[[ DATA FOR REVIEW open ]]
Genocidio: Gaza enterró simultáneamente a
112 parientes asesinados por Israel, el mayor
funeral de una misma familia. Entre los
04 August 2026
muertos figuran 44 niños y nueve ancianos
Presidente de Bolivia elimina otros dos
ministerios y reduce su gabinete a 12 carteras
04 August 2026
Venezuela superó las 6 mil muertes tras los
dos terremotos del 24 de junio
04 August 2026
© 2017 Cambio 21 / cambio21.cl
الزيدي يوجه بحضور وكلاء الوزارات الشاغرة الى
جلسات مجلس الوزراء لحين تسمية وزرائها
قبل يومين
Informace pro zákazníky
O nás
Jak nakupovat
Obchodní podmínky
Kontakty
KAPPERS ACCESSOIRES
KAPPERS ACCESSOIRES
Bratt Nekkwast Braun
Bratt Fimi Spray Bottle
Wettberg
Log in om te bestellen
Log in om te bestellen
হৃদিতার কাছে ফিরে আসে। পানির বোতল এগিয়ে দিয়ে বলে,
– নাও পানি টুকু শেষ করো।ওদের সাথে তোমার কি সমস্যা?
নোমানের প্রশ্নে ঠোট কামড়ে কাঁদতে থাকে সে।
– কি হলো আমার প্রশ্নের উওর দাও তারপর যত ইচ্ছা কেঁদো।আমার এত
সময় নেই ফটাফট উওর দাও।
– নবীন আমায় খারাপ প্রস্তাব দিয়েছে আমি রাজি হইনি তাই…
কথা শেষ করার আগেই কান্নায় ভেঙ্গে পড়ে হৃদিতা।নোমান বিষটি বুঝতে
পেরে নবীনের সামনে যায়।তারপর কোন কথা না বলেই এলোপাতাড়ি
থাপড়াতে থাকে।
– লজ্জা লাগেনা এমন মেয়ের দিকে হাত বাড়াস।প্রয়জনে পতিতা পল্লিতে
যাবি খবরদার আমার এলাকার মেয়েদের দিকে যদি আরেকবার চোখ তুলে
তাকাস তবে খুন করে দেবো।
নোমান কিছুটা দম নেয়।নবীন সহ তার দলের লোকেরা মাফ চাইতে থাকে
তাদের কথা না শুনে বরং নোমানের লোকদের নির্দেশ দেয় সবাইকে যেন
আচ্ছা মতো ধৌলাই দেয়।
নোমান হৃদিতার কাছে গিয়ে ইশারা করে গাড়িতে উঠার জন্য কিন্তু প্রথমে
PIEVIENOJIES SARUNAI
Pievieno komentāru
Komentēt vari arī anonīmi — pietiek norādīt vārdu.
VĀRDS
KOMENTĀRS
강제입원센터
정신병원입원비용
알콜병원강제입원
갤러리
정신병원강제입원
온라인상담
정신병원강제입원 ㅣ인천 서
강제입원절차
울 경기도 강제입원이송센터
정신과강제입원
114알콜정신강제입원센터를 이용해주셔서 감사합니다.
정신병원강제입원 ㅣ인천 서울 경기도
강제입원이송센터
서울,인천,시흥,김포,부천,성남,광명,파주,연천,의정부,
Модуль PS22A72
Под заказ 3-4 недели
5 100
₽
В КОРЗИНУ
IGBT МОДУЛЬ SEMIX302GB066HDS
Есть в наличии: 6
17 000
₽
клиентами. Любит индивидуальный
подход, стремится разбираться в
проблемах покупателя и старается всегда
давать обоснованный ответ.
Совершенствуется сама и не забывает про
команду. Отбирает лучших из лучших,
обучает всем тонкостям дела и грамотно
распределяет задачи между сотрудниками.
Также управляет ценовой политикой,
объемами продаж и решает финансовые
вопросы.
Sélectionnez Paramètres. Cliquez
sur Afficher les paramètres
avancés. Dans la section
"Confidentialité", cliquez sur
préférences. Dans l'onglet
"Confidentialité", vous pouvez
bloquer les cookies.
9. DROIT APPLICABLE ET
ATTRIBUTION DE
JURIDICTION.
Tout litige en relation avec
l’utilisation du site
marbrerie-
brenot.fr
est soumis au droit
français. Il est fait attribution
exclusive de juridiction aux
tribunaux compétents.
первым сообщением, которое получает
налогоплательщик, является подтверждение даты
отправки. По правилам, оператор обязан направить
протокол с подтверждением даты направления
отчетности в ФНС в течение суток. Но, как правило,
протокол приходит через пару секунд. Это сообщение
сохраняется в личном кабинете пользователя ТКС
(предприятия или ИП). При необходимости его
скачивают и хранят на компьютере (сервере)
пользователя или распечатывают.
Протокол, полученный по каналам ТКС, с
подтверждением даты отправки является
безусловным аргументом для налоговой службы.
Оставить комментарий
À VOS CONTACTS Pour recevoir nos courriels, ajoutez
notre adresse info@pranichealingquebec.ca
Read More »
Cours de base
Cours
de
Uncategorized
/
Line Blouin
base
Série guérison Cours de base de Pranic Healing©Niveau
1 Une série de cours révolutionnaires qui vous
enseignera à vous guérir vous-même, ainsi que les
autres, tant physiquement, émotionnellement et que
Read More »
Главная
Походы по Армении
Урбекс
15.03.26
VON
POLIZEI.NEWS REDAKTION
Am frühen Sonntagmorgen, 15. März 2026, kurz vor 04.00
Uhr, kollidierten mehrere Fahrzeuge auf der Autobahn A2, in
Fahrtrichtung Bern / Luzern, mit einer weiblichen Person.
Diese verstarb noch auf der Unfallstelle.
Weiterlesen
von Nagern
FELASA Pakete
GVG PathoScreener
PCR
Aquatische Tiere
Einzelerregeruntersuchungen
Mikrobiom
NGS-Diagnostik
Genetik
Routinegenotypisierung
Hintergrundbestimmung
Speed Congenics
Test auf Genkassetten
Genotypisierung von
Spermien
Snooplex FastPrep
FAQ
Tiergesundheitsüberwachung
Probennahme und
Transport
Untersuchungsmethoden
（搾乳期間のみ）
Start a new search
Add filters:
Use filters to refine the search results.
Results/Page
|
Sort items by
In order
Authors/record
[[ DATA FOR REVIEW closed ]]
**TRY IT:** Print, without alteration, only the lines above between the one holding "первым сообщением, которое получает" and the one holding "POLIZEI.NEWS REDAKTION", inclusive.

**COMPLETED TASK:**
первым сообщением, которое получает
налогоплательщик, является подтверждение даты
отправки. По правилам, оператор обязан направить
протокол с подтверждением даты направления
отчетности в ФНС в течение суток. Но, как правило,
протокол приходит через пару секунд. Это сообщение
сохраняется в личном кабинете пользователя ТКС
(предприятия или ИП). При необходимости его
скачивают и хранят на компьютере (сервере)
пользователя или распечатывают.
Протокол, полученный по каналам ТКС, с
подтверждением даты отправки является
безусловным аргументом для налоговой службы.
Оставить комментарий
À VOS CONTACTS Pour recevoir nos courriels, ajoutez
notre adresse info@pranichealingquebec.ca
Read More »
Cours de base
Cours
de
Uncategorized
/
Line Blouin
base
Série guérison Cours de base de Pranic Healing©Niveau
1 Une série de cours révolutionnaires qui vous
enseignera à vous guérir vous-même, ainsi que les
autres, tant physiquement, émotionnellement et que
Read More »
Главная
Походы по Армении
Урбекс
15.03.26
VON
POLIZEI.NEWS REDAKTION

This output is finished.